上記と同じオプション設定で4WDにすると3,746,470円、下取り+頭金として150万円用意したと仮定すると月々17,426円となります。

ちなみに試乗させて頂いたディーラーでも見積もりを取りましたが、値引きは新車だしマツダは公式には値引きなしの販売としているのでかなり渋くなってしまうとのことでした。値引きはあんまり考えないほうがいいかもしれないですね。
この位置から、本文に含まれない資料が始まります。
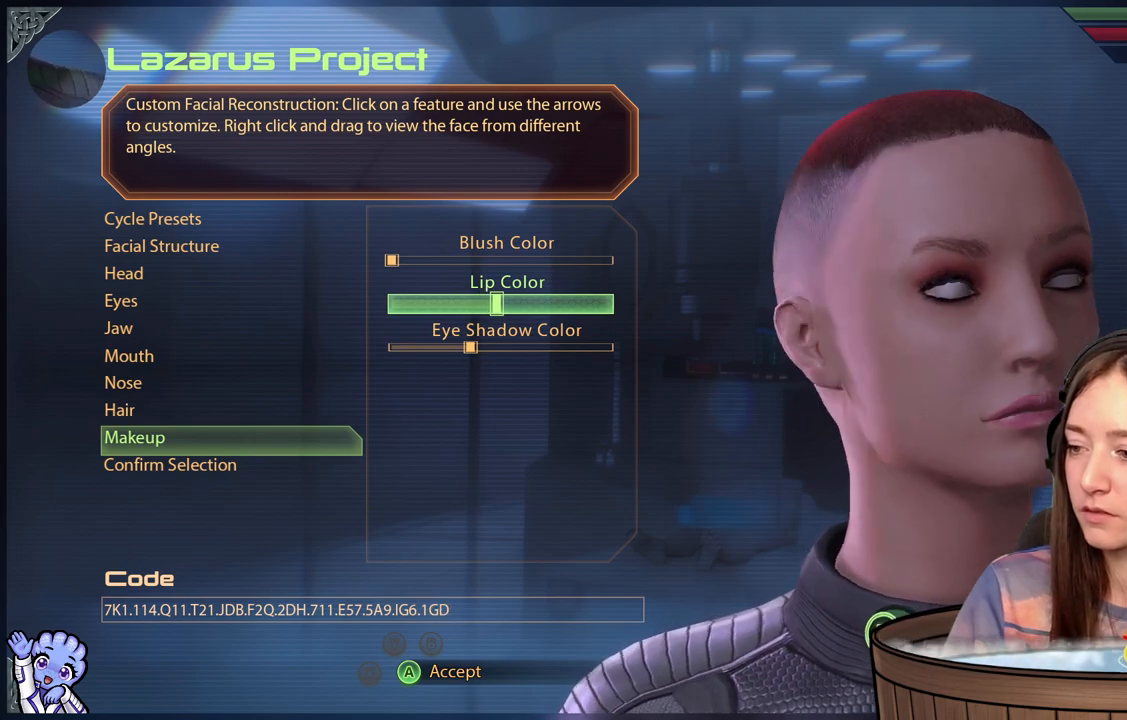
{"buttons": [], "left_stick": "center", "right_stick": "down-left", "events": [[267, "right_stick", "down-left"]]}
余談ですが、ネットで色々調べると「値引き額XXX万円達成しました!!!」みたいな報告をたくさん見ますが、あれ私は嫌いです。値引きを頑張ったのは交渉したユーザーではなくて販売店です。販売店の利益、つまり働いてる人の利益を小さくすることをしつこく粘ったうえに、鬼の首を取ったかのようにその金額を嬉々とみんなの目につくところで報告しするというのはかなり卑しい行為だと思います。なので、私も値引きの提案は受けましたが、具体的な金額は書きません。

まとめ

CX-8、久しぶりにこの車に乗りたい!欲しい!と思える車でした。何回か前にディーラー対応を理由として「もうマツダ嫌だ」という記事を書きましたが、そんなことが吹っ飛ぶくらいのいい車でした。

3列シートの車を探している人にとってはすごくおすすめな車種です。

欲を言えば、3列目シートを省いてその分を荷室に当てた上で全長をもうちょっと短くしてくれた二代目CX-7が出てくれれれば文句ないのですが…。まぁ国内向けの車種ではそこまでやってくれないだろうな。